Eris joined us then, and Drago shortly after. Soon we had regrouped, all looking plump and fresh again, like predatory angels, blood-smeared and beautiful. We disposed of the bodies of the seal hunters we’d killed, placing them in their own boats and setting them adrift on the icy Kara Sea. And then we headed south, away from the towering glacier, away from the bloody hunting camp, away from the sky that burned green at night and the ugly, gray, ice-choked sea.
We raced towards home.
We raced to war.
4
The distance from the Kara Sea to Asharoth was some two thousand kilometers. A week’s journey for
us. We did occasionally stop for rest, and we did hunt, though we took no human prey after our feeding frenzy in the camp of the seal hunters—poor souls! It was during our first stop for rest that I asked Aioa if she’d had any more visions of our captive Tanti brethren. I could not stop imagining all the horrible things the God King was doing to them. I knew firsthand what Khronos was capable of.
Aioa shook her head, looking just as miserable as I. “There have been stirrings,” she said. “Twice now I have felt Irema’s presence in my mind, as if she were calling out to me, but I have had no visions.”

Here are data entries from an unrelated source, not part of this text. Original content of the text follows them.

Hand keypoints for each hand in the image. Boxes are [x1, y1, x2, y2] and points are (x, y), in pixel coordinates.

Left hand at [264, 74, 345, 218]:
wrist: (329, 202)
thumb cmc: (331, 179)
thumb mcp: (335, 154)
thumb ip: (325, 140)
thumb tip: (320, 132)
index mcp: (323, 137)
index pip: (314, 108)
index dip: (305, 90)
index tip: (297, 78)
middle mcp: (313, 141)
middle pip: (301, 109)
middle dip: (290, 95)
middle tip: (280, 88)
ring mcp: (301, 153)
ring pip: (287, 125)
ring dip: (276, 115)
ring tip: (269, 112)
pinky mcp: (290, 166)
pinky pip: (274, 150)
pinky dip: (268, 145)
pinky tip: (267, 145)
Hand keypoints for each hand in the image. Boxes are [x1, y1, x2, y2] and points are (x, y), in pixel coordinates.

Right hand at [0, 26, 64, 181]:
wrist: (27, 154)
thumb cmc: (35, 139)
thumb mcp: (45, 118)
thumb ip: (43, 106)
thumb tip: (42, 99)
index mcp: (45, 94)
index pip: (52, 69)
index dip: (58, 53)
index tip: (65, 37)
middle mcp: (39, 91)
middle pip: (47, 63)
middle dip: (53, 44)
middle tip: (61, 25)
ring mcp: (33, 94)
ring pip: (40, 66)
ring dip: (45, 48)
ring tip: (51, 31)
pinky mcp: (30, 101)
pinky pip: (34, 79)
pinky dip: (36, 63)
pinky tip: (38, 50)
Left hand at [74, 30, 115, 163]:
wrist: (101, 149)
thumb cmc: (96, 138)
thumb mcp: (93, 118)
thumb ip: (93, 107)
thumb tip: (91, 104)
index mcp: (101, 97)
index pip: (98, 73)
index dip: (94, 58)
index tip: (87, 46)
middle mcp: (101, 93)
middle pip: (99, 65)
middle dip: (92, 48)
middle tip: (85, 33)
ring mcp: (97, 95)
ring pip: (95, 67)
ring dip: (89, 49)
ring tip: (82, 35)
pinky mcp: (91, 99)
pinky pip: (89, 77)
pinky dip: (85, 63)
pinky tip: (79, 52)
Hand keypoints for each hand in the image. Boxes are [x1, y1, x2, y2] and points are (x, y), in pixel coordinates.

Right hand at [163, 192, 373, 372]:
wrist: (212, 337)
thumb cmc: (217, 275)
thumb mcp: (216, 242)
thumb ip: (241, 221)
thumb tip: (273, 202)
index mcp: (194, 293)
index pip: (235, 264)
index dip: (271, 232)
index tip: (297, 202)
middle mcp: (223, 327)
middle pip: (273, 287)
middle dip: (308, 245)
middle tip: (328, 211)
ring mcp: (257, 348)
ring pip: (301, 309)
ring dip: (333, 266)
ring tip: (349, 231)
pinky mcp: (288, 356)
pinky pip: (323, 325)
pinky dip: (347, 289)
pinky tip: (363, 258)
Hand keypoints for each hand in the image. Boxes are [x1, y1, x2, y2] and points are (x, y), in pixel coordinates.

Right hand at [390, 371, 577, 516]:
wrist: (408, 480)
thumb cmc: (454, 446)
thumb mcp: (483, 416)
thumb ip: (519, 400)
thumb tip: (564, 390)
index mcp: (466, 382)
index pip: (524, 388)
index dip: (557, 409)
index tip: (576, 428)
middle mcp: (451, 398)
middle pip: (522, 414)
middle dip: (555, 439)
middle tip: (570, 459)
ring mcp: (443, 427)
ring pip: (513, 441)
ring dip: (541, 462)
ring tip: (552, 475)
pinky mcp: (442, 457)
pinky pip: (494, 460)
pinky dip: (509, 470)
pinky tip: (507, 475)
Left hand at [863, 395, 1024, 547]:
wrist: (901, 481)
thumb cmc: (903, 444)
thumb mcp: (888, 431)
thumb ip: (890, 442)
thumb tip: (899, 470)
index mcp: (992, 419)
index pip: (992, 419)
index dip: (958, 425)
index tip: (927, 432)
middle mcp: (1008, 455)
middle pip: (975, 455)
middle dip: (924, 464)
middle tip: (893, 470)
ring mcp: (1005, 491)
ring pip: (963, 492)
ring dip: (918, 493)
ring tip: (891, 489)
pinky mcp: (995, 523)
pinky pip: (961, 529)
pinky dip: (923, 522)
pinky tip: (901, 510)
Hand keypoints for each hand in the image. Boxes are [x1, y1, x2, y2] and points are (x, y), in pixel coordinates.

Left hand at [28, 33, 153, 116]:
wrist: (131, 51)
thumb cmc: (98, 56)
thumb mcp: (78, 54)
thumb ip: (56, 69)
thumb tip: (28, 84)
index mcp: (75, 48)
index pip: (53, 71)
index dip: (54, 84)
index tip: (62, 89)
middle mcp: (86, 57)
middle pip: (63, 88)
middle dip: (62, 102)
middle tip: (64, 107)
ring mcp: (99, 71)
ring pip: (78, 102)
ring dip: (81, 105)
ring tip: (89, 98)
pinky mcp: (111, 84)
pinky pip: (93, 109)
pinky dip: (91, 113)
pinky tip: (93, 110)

I sighed. I had feared as much.
“Before she went to Uroboros, I asked your sister to reach out to you, to practice this talent the two of you share,” I said. “It would be a great advantage if you could master this power. I ask you now to do the same thing. Seek her out with your thoughts. Try to make contact with her. Perhaps, with practice, you can unlock this skill.”
“We tried for many years to strengthen our mind gift after we took the Blood,” Aioa said, looking westward, toward Uroboros. “I know she is out there. I can feel that she is there. But it is as if her power to conceal herself cancels out my power to find hidden things. I know she is there, but I cannot find her.”
I could hear the frustration in her voice. She was very close to tears.
“Just keep trying,” I said gently, taking her hand in mine. “I know you fear for your daughter. I fear for her, too. I fear for all of our people. So set your will upon the task. Let nothing distract you from it. We must do everything in our power to win the Tanti’s freedom.”
She nodded, and then she brought my palm to her lips and kissed it.
“I will, grandfather,” she said. “I promise.”
I nodded. I was not happy, but I was satisfied. At least we were doing something.
I rose and looked around the clearing. “Now… where has Chaumas gone?” I said. “I tell you, Aioa, I will be glad to have that mad fool off my back!”